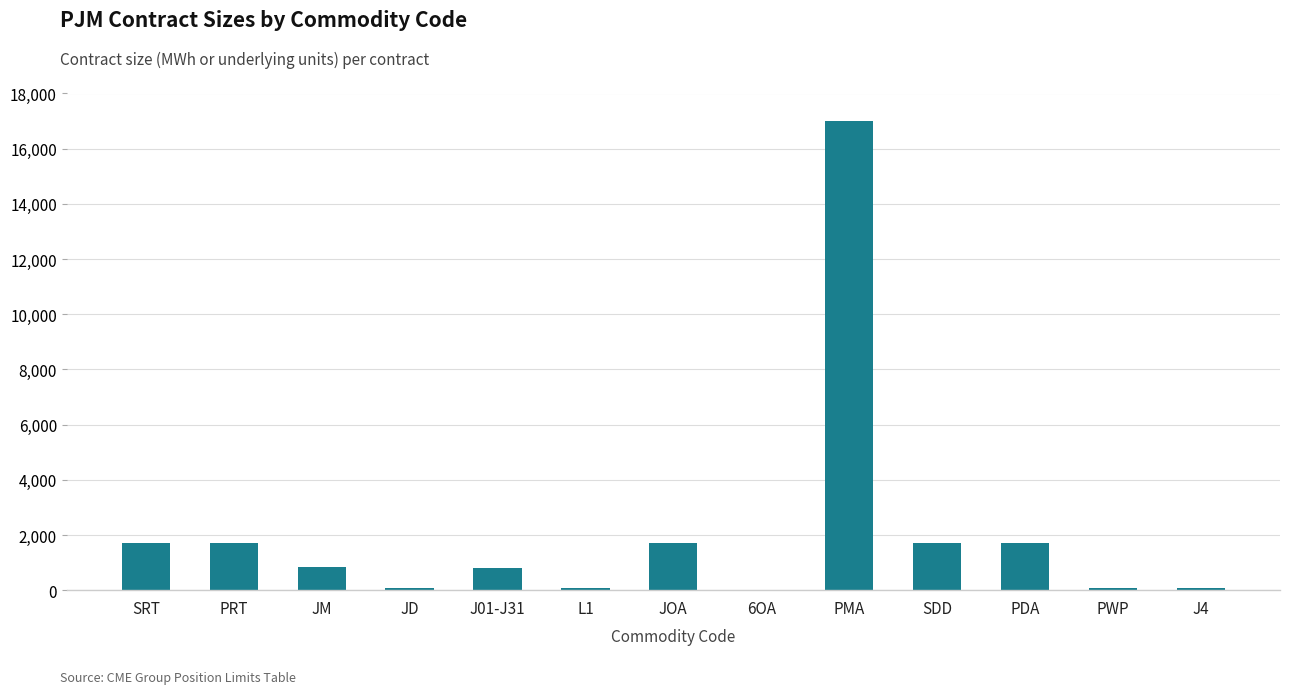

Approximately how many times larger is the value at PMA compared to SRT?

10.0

※ ※ ※

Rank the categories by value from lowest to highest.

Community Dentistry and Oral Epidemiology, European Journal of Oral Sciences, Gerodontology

※ ※ ※

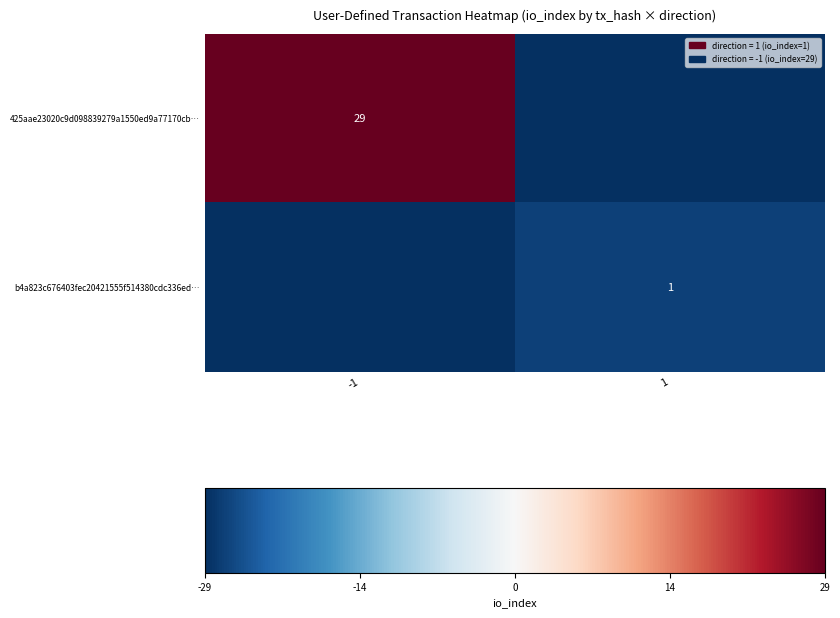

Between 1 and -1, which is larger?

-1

※ ※ ※

Tally how many of the lines above contain the string "value", counting a match only when the case is the same. Reply with the number alone.

2